Some functions have only a single local minimum. For example, given the function
fun = @(x) (x-1).^2;
does it matter where you start looking? OF COURSE NOT! There is only one minimum on the real line, at x==1. You can start at x==0, or at x=1e6. Eventually, any place that you start (within reason: don't start at x=1e10000, as that will overflow the dynamic range of a double precision number) then you will find the solution. Of course, some starting points will take longer than others to arrive at the solution.

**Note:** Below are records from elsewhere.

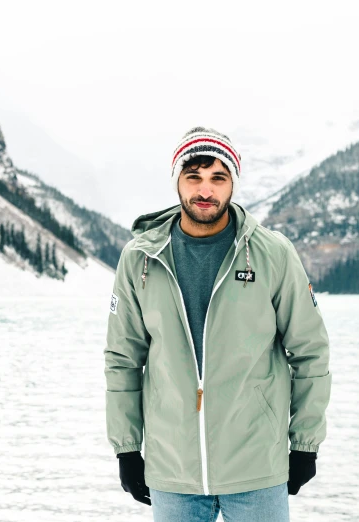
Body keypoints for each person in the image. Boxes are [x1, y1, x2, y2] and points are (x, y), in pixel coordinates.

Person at [104, 126, 332, 521]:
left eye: (217, 178)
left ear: (232, 184)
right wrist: (126, 448)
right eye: (194, 177)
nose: (205, 191)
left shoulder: (272, 254)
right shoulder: (140, 258)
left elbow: (310, 351)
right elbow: (123, 358)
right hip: (172, 471)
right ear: (177, 180)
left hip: (257, 467)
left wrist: (305, 444)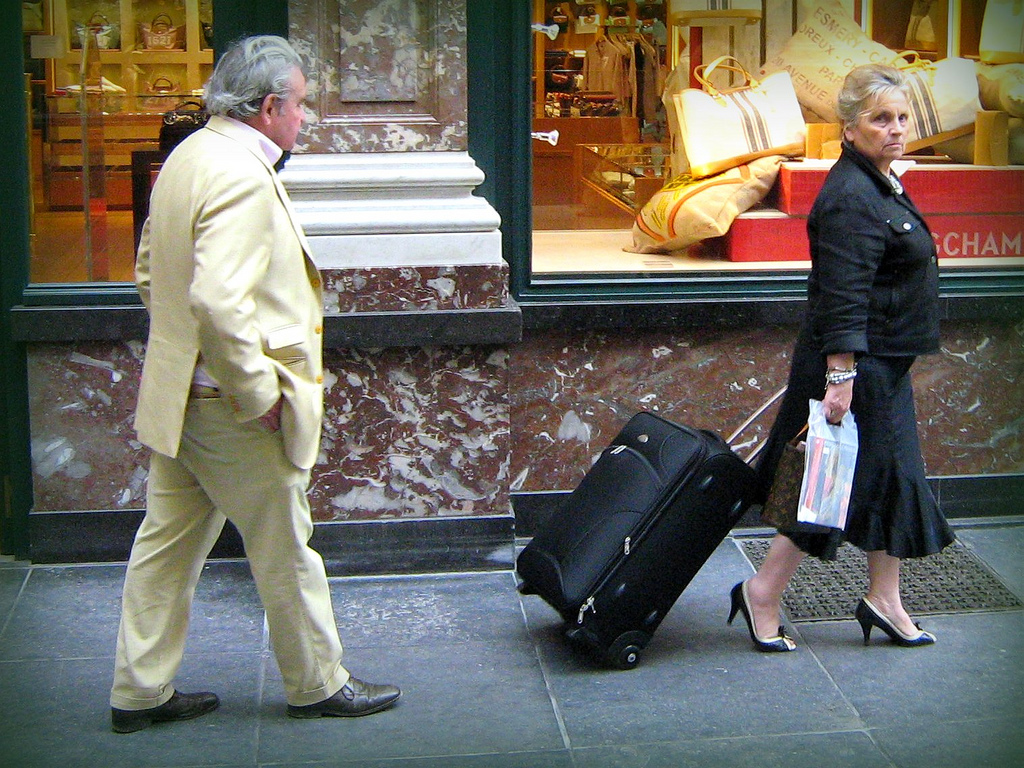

Having said all of that, fminsearch is not terrible. It is capable of escaping a local minimum. Consider this example:
fun = @(x) 2*sin(x) + abs(x);
ezplot(fun,[-50,50])
grid on
One might think that IF you started the tool at x=100, that it MUST fail, stopping around x=45.
opts.Display = 'iter';
[xmin,fmin] = fminsearch(fun,50,opts)
Iteration Func-count min f(x) Procedure
0 1 49.4753
1 2 49.4753 initial simplex
2 4 46.7018 expand
3 6 34.1436 expand
4 8 16.3006 expand
5 10 6.91785 reflect
6 12 3.08215 contract inside
7 14 0 contract inside
8 17 0 shrink
9 19 -0.647969 contract outside
10 21 -0.647969 contract inside
11 23 -0.674662 contract inside
12 25 -0.68296 contract inside
13 27 -0.683995 contract inside
14 29 -0.684805 contract inside
15 31 -0.684805 contract inside
16 33 -0.684849 contract inside
17 35 -0.684849 contract inside
18 37 -0.684853 contract inside
19 39 -0.684853 contract inside
20 41 -0.684853 contract inside
21 43 -0.684853 contract inside
22 45 -0.684853 contract inside
23 47 -0.684853 contract inside
Optimization terminated:
the current x satisfies the termination criteria using OPTIONS.TolX of 1.000000e-04
and F(X) satisfies the convergence criteria using OPTIONS.TolFun of 1.000000e-04
xmin =
-1.0472
fmin =
-0.68485
As you can see, it found the local min just under x=50. Then, before giving up, it tried taking a larger view, just in case there were other solutions. So fminsearch did surprisingly well here, finding the globally minimum value at x=-1.0472. Don't expect it to always succeed, with ANY starting values, on ANY function.

Walter Roberson
Walter Roberson on 20 Jul 2016
For fminsearch, choosing the correct starting point is 87.317% important. The remaining 12.683% of the importance is in choosing the right options.